Elizabeth Bishop (1911–1979) was born in Massachusetts but raised in Nova Scotia by her maternal grandmother. While she originally attended Vassar College with the intention of studying music to become a composer, she was reportedly terrified of performing and subsequently switched her major to English.
Bishop is frequently described as a “poet’s poet.” Her work is characterized by technical mastery and a “tight” structural integrity, utilizing precise, almost scientific language in her descriptions.
There are four primary elements that generally characterize Bishop’s poetry:
- A Painter’s Eye: In addition to her writing, Bishop was an accomplished painter. This visual sensibility is evident in the vivid, highly detailed descriptive elements of her verse.
- The Intersection of the Ordinary and the Strange: She often begins a poem within a domestic or commonplace setting, gradually allowing a sense of the surreal or the uncanny to settle in.
- Emotional Reticence and Restraint: Unlike “confessional” contemporaries such as Sylvia Plath, Bishop rarely “spills” her emotions directly. Instead, she practices restraint, allowing objects and landscapes to carry the emotional weight of the poem.

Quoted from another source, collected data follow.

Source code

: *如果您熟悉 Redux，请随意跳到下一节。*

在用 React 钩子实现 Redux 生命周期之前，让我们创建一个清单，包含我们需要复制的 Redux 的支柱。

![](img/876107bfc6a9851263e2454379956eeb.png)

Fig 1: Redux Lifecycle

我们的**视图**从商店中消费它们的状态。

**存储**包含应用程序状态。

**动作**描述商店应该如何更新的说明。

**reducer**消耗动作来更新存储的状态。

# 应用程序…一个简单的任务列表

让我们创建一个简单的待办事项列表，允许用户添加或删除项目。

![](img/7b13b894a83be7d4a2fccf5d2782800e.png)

- Themes of Loss, Belonging, and Travel: Her body of work frequently explores the tension between the displacement of travel and the search for a sense of home.
Here is her poem ‘Little Exercise.”
Enjoy!
LITTLE EXERCISE
by Elizabeth Bishop
Think of the storm roaming the sky uneasily
like a dog looking for a place to sleep in,
listen to it growling.
Think how they must look now, the mangrove keys
lying out there unresponsive to the lightning
in dark, coarse-fibred families,
where occasionally a heron may undo his head,
shake up his feathers, make an uncertain comment
when the surrounding water shines.
Think of the boulevard and the little palm trees
all stuck in rows, suddenly revealed
as fistfuls of limp fish-skeletons.
It is raining there. The boulevard
and its broken sidewalks with weeds in every crack
are relieved to be wet, the sea to be freshened.
Now the storm goes away again in a series
of small, badly lit battle-scenes,
each in "Another part of the field."
Think of someone sleeping in the bottom of a row-boat
tied to a mangrove root or the pile of a bridge;
think of him as uninjured, barely disturbed.
LISTENING WITH A PENCIL AND MY EAR
The poem “Little Exercise” exemplifies many of the hallmark characteristics of Bishop’s work. In it, we see a common storm evolve into something much more profound. A palpable tension builds throughout the poem, yet it is achieved entirely through her meticulous descriptions of mangrove keys and broken city sidewalks. Ultimately, a sense of loneliness pervades the entire piece.
As a final note, Bishop was profoundly influenced by Marianne Moore. This influence is particularly visible in the penultimate stanza with the use of the quoted phrase: “Another part of the field.” This reflects Moore’s own habit of incorporating external “found” text and precise, clinical observations into her poetry.